Requests
- A) Repeat the Death Cab for Cutie article word for word from "Death Cab rolls" to "the Democrat-Gazette/Jimmy Fontaine)".
- B) In the Death Cab for Cutie article, where and in what year did Ben Gibbard form the band?

──────── Text provided

Today's Paper News Sports Features Business Opinion LEARNS Guide Newsletters Obits Games Archive Notices Core Values

Death Cab rolls into Little Rock to showcase new album

by Sean Clancy | February 2, 2023 at 1:31 a.m.
Veteran alt-rockers Death Cab for Cutie — Jason McGerr (from left), Dave Depper, Zac Rae, Ben Gibbard and Nick Harmer — will perform Saturday at The Hall in Little Rock. The band’s latest album is “Asphalt Meadows.” (Special to the Democrat-Gazette/Jimmy Fontaine)

"Rand McNally," the fourth song on "Asphalt Meadows," Death Cab for Cutie's excellent album from last year, is a nostalgic reflection on a relationship that happened in a time before we all became connected online. Singer-songwriter and Death Cab founder Ben Gibbard sings wistfully of payphones, living on whiskey and Twizzlers and of road trips guided by the titular atlas, describing it as "dog-eared and frayed/like Old Testament verses that don't make sense this decade ... ."

Gibbard formed Death Cab in 1997 at Western Washington University in Bellingham, Wash., and most likely wore out more than a few Rand McNallys in the band's early days of touring. He and the rest of the group — Jason McGerr, Dave Depper, Zac Rae and Nick Harmer — are bringing their "Asphalt Meadows" tour to The Hall in Little Rock on Saturday for a sold-out show. LA-based Momma, whose latest album is 2022's "Household Name," will open.

────────────────
──────── Data

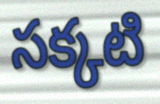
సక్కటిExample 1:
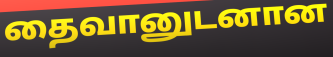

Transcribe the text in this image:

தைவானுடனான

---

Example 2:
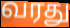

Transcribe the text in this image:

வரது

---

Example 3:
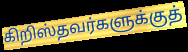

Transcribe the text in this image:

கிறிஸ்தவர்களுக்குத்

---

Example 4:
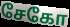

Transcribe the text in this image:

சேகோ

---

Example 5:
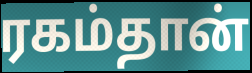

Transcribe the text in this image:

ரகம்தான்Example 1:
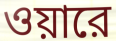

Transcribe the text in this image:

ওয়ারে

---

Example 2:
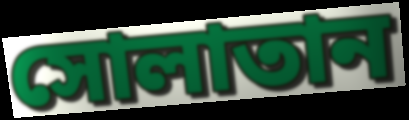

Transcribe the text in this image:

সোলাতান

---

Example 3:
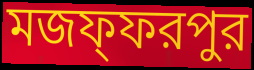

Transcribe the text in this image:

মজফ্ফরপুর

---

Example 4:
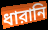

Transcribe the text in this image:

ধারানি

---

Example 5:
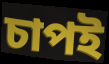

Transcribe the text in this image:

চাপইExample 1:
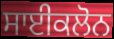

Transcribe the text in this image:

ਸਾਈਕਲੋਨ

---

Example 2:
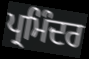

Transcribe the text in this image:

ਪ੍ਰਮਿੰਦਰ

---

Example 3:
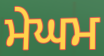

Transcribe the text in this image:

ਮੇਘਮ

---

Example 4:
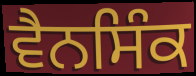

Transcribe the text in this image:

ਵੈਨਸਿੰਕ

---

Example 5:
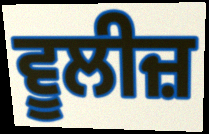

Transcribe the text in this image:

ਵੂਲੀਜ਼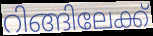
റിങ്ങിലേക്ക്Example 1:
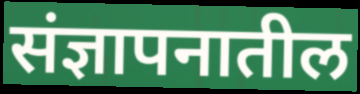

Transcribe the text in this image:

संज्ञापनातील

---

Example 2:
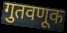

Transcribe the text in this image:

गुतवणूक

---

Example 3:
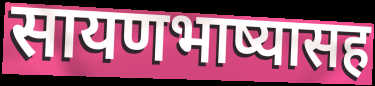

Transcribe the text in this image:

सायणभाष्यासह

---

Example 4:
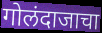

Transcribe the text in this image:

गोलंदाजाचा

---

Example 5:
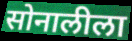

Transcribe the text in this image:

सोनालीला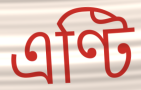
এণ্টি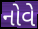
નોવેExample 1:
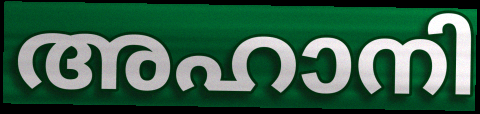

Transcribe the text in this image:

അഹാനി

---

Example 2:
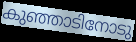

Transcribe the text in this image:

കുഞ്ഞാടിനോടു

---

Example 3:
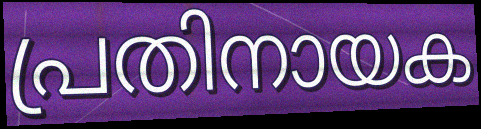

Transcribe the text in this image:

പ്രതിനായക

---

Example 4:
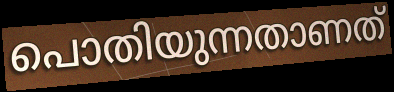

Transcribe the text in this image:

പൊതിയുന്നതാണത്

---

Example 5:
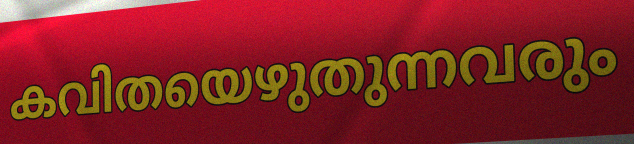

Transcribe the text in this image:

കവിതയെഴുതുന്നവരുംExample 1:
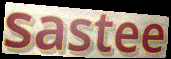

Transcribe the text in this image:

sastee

────────────────
──────── Data

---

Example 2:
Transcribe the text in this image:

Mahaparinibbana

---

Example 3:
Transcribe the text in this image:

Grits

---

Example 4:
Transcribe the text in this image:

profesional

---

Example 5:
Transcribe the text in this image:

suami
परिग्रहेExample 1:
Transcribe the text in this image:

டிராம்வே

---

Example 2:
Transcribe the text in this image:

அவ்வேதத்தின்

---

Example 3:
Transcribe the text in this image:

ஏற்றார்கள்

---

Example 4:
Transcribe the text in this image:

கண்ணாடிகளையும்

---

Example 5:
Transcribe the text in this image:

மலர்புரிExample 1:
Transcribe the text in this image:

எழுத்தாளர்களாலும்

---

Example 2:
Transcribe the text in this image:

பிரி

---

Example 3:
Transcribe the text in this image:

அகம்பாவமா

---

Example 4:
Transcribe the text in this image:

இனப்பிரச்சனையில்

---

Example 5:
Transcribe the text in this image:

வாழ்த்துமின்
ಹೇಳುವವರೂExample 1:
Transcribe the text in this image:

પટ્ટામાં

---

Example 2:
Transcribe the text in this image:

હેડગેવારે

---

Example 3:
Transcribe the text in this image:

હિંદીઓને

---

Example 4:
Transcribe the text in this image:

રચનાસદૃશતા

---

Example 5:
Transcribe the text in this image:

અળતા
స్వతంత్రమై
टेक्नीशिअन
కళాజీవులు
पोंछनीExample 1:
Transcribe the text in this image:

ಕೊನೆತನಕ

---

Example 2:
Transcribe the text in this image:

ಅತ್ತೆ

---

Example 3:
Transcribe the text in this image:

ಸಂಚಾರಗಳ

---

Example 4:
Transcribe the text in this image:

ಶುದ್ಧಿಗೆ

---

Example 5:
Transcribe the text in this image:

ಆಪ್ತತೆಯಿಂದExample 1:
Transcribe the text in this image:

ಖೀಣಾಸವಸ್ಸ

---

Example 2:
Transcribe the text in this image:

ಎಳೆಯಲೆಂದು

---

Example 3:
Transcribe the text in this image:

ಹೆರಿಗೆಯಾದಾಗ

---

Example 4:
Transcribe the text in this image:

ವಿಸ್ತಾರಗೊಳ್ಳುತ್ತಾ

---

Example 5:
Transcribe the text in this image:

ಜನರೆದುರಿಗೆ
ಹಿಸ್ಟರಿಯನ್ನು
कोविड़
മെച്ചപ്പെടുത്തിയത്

────────────────

Results for the exercise
- A)
Death Cab rolls into Little Rock to showcase new album

by Sean Clancy | February 2, 2023 at 1:31 a.m.
Veteran alt-rockers Death Cab for Cutie — Jason McGerr (from left), Dave Depper, Zac Rae, Ben Gibbard and Nick Harmer — will perform Saturday at The Hall in Little Rock. The band’s latest album is “Asphalt Meadows.” (Special to the Democrat-Gazette/Jimmy Fontaine)

- B) At Western Washington University in Bellingham, Wash., in 1997.